Por su parte, la película de Serebrennikov sí intenta alcanzar un territorio de libertad expresiva, anclada, eso sí, a una serie de referentes ilustres, empezando por ese blanco y negro de cámaras móviles que patentó el seminal documental Don’t Look Back de D. A. Pennebaker sobre Dylan, y que luego renovó Crontrol, el biopic de Ian Curtis que dirigió Anton Corbijn. En varios momentos, Leto salta del blanco y negro a lo multicolor a través de lo que parecen filmaciones caseras en 8mm. Y, como guinda del pastel, la película despega, puntualmente, en unas fantasiosas fugas musicales en las que los personajes exteriorizan sus verdaderos anhelos. El problema es que estos episodios –en los que el film implosiona en un galimatías de garabatos dibujados sobre los fotogramas– contienen, también, una contradicción llamativa. Por un lado, los números musicales –en particular el primero, entonado al son de Psycho Killer de Talking Heads– encarnan el espíritu indomable del punk-rock: un estallido extático a la altura del “momento Wonderwall” de Mommy de Xavier Dolan. Sin embargo, por si la cosa no quedase clara, uno de los personajes (un narrador que habla directamente a cámara) nos aclara, en cada fuga musical, que aquello “nunca sucedió”. De un lado, hallamos un admirable gesto de rebeldía, vinculado a la heterodoxia fílmica. Del otro, una tendencia a la sobreexplicación, el subrayado, pura ortodoxia. En otra escena, una oficial del gobierno ruso advierte a los músicos de que “deben encontrar lo que hay de positivo en la sociedad”.

Adaptación libre de las memorias de uno de los personajes del film, Leto consigue capturar la belleza y al mismo tiempo la dimensión trágica de unos personajes atrapados en una encrucijada histórica (una idea que, por cierto, Jia Zhang-ke sublimó en la magistral Platform).
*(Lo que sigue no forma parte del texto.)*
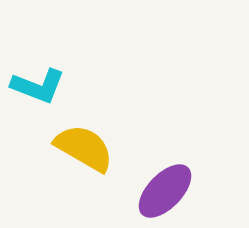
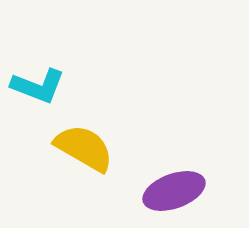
purple ellipse: moved 9 px right; rotated 26 degrees clockwise
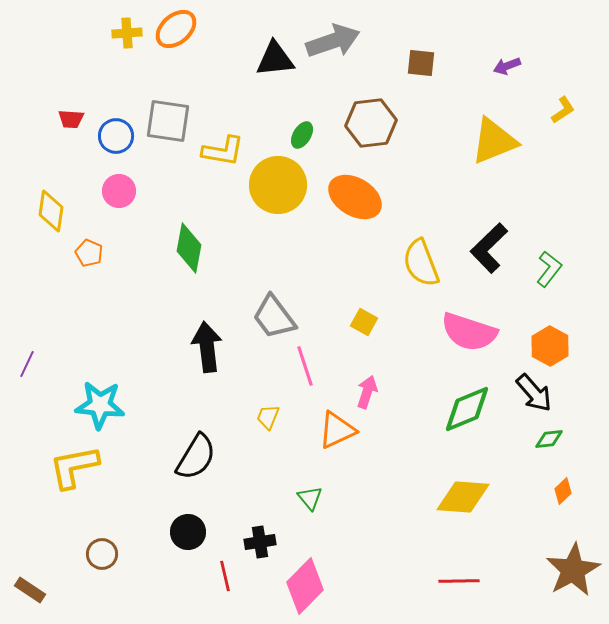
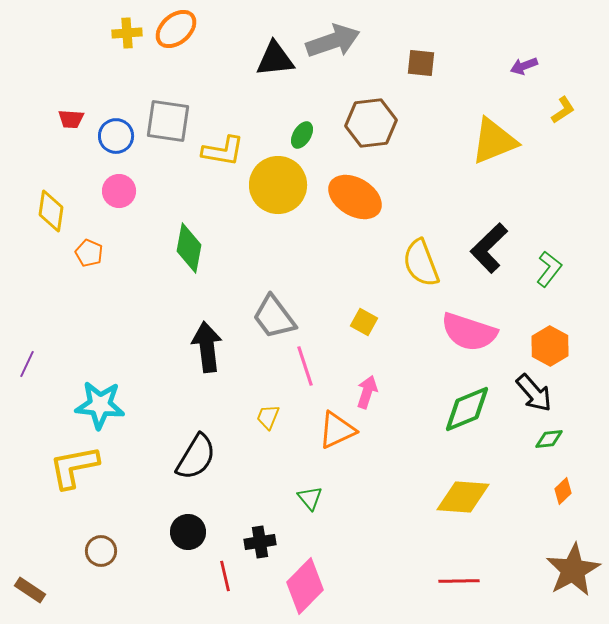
purple arrow at (507, 66): moved 17 px right
brown circle at (102, 554): moved 1 px left, 3 px up
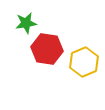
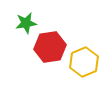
red hexagon: moved 3 px right, 2 px up; rotated 16 degrees counterclockwise
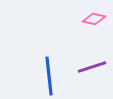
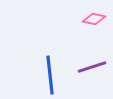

El problema es que la energía inicial que desprenden las imágenes románticas del film se va disolviendo por culpa de un cierto exceso de nostalgia y por la blandura de un triángulo amoroso que debería tensar emocionalmente el relato –sorprende también el peso irrisorio que tienen los personajes femeninos, como si Serebrennikov se impregnase del machismo imperante en el universo que retrata el film–. En cierto sentido, con sus rupturas modernistas, Leto aspira a recrear el impulso formalista de Velvet Goldmine de Todd Haynes y los vaivenes emocionales de 24 Hour Party People de Michael Winterbottom, dos recreaciones históricas que no se dejaban domar por el academicismo habitual de los biopics musicales. Sin embargo, Serebrennikov acaba trazando círculos concéntricos alrededor de unos personajes demasiado unidimensionales, que no consiguen trascender su condición de trasuntos reprimidos de las estrellas a las que adoran. Decreciente en su originalidad, Leto intenta parecerse a I’m Not There, pero termina enredada en unas batallitas de solistas y groupies en las que resuena el espíritu de Casi famosos de Cameron Crowe.